Assigned task:
Write out all of the lines below word for word, omitting the pictures.

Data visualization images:
╔══

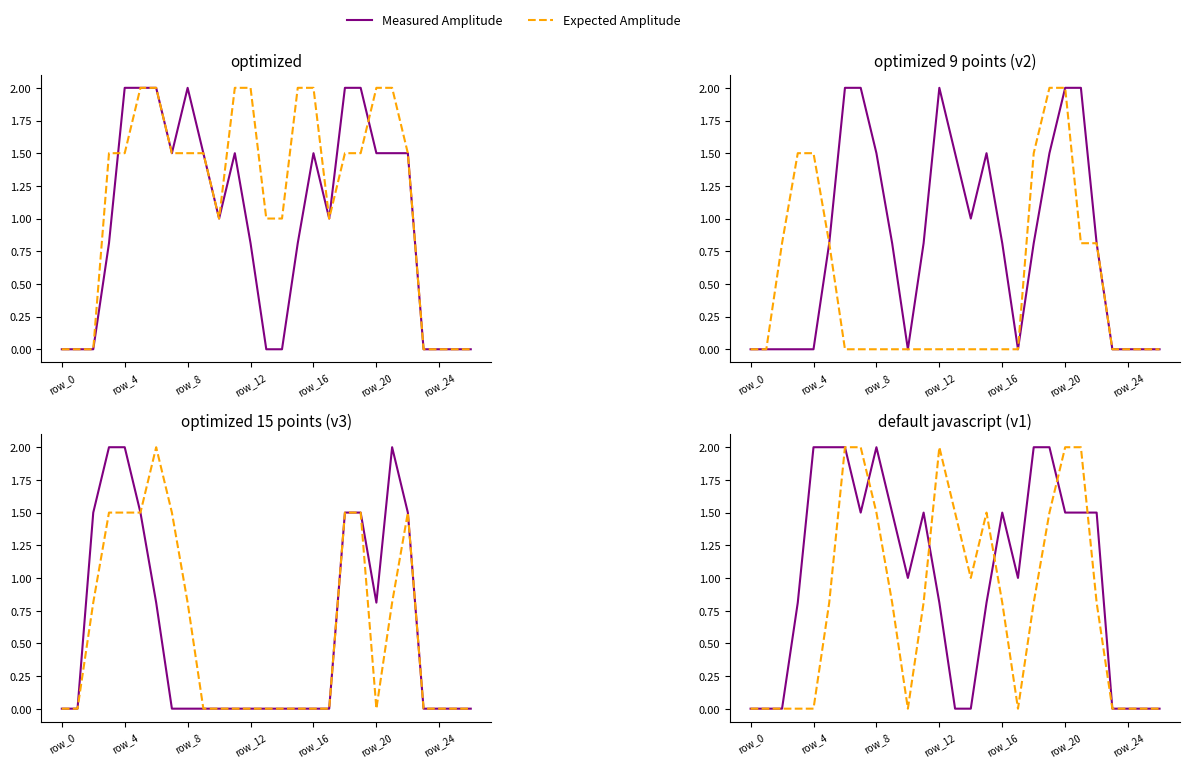

Does the chart display data point markers on the line(s)?

No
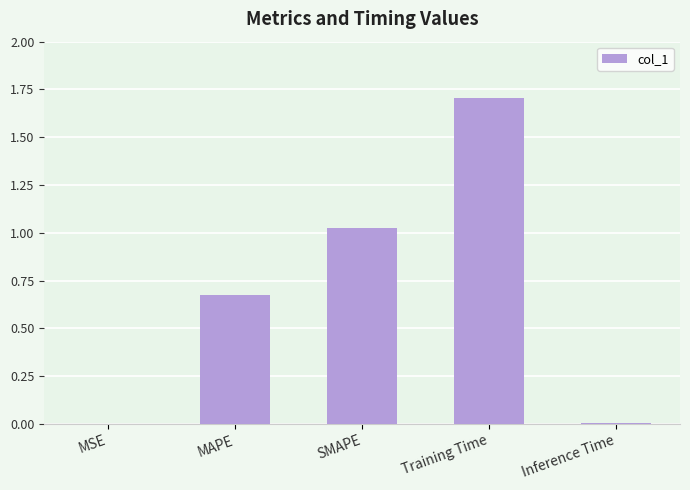

At which category does the chart reach its peak across all series?

Training Time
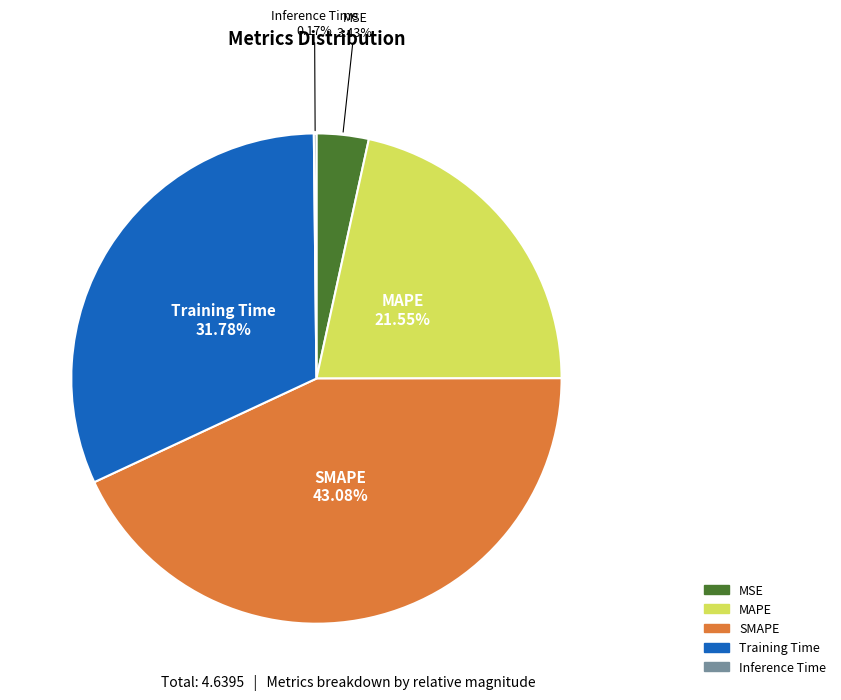

Which category has the biggest portion of the pie?

SMAPE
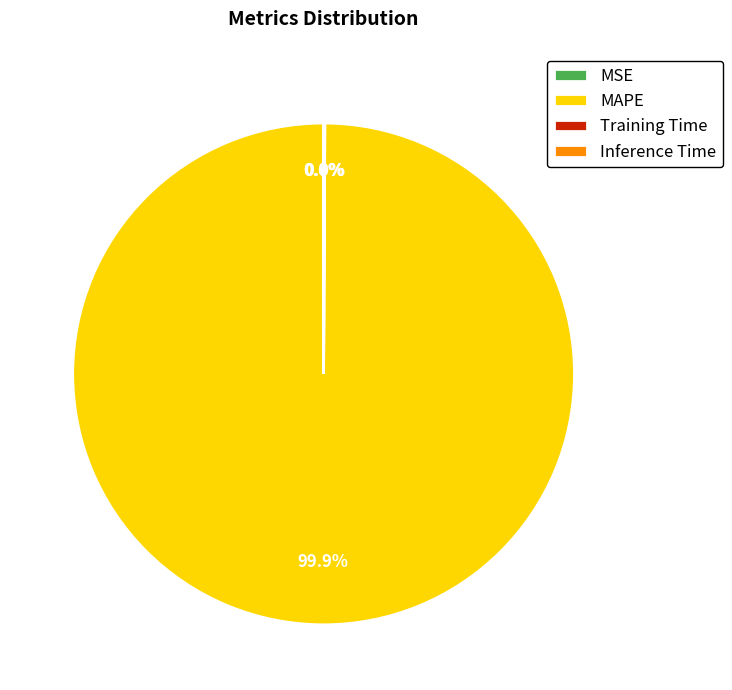

Which slice represents more than half of the pie?

MAPE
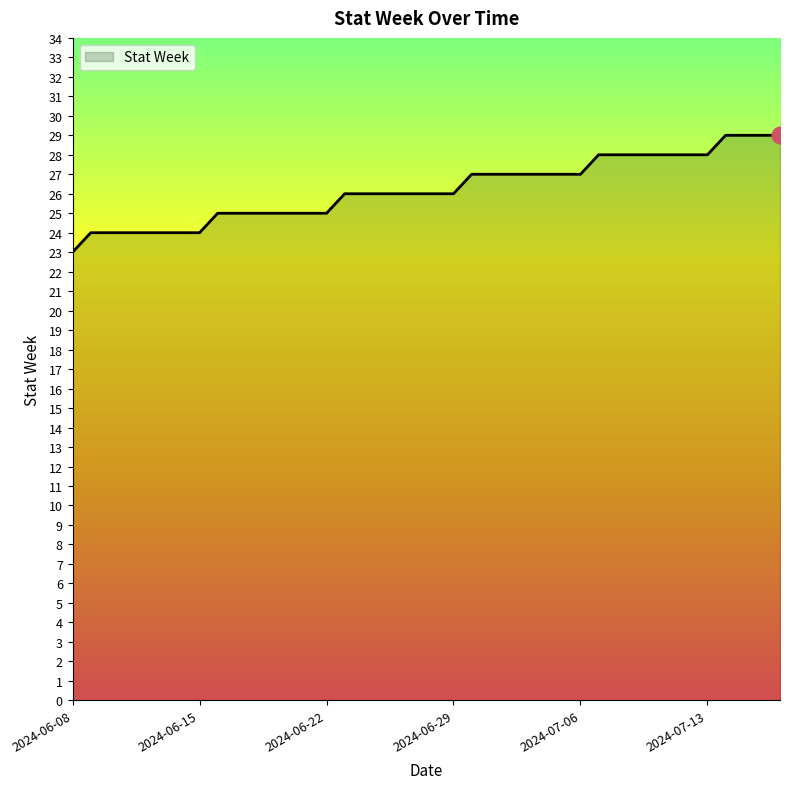

What is the minimum value shown in the chart?

23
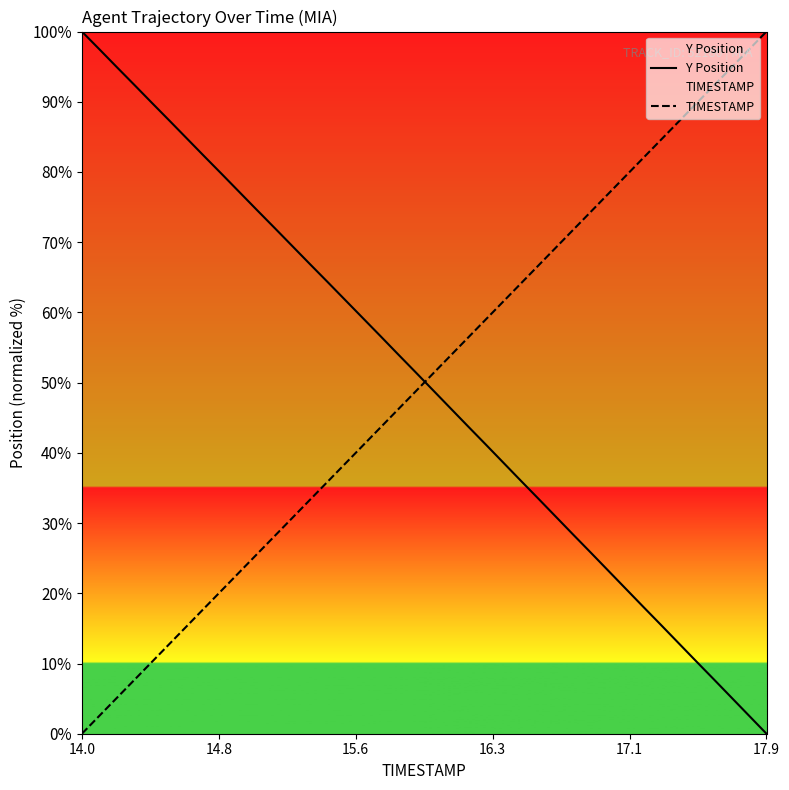

What is the maximum value for Y Position?

100.0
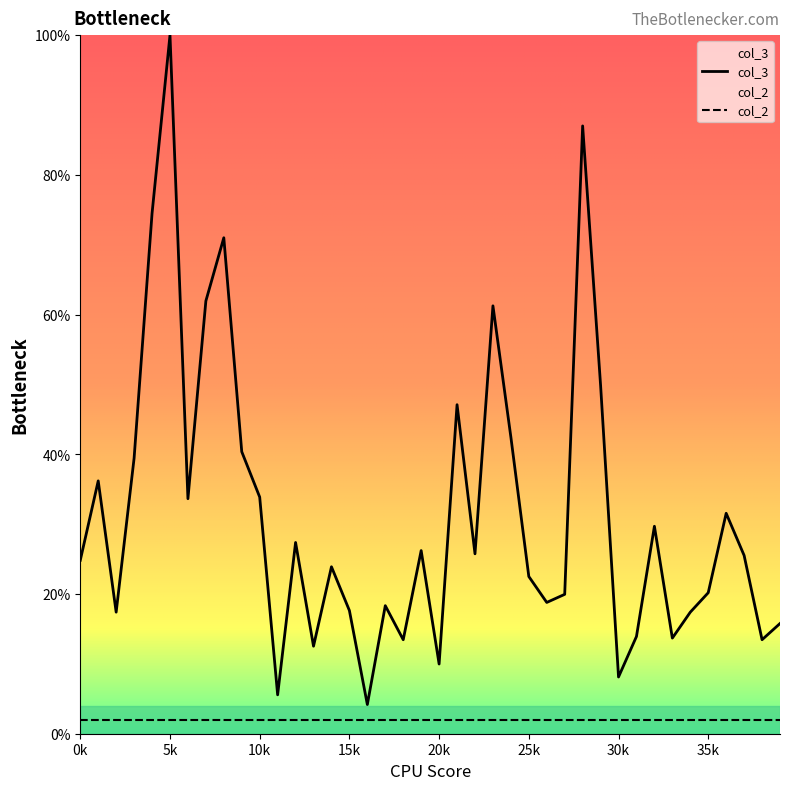

Which category has the lowest value across all series?

16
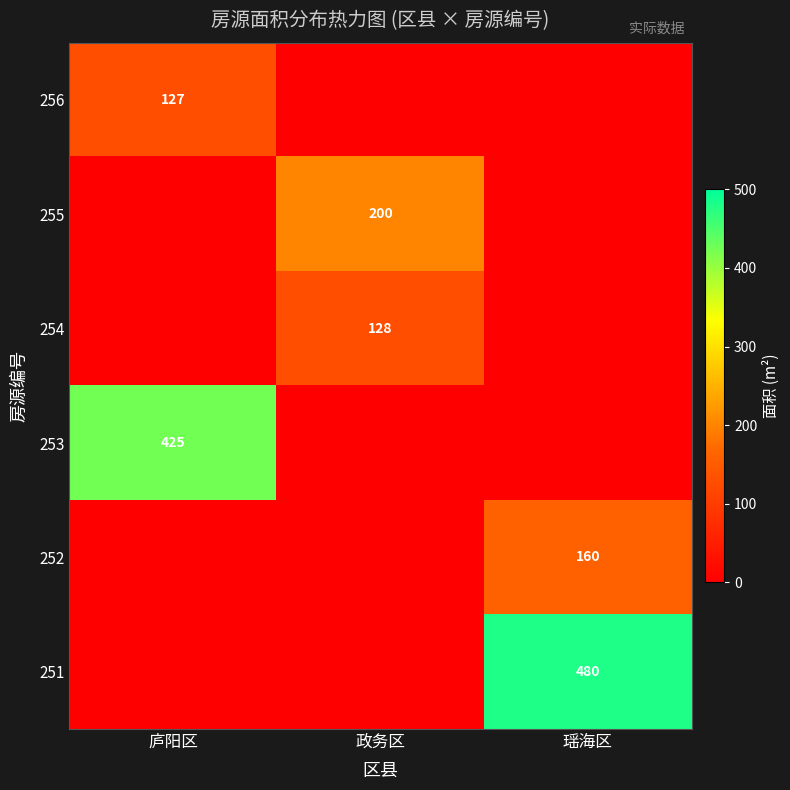

Is it true that 256 equals 171 at 庐阳区?

False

╚══

Solution to this problem:
Does the chart display data point markers on the line(s)?

No

At which category does the chart reach its peak across all series?

Training Time

Which category has the biggest portion of the pie?

SMAPE

Which slice represents more than half of the pie?

MAPE

What is the minimum value shown in the chart?

23

What is the maximum value for Y Position?

100.0

Which category has the lowest value across all series?

16

Is it true that 256 equals 171 at 庐阳区?

False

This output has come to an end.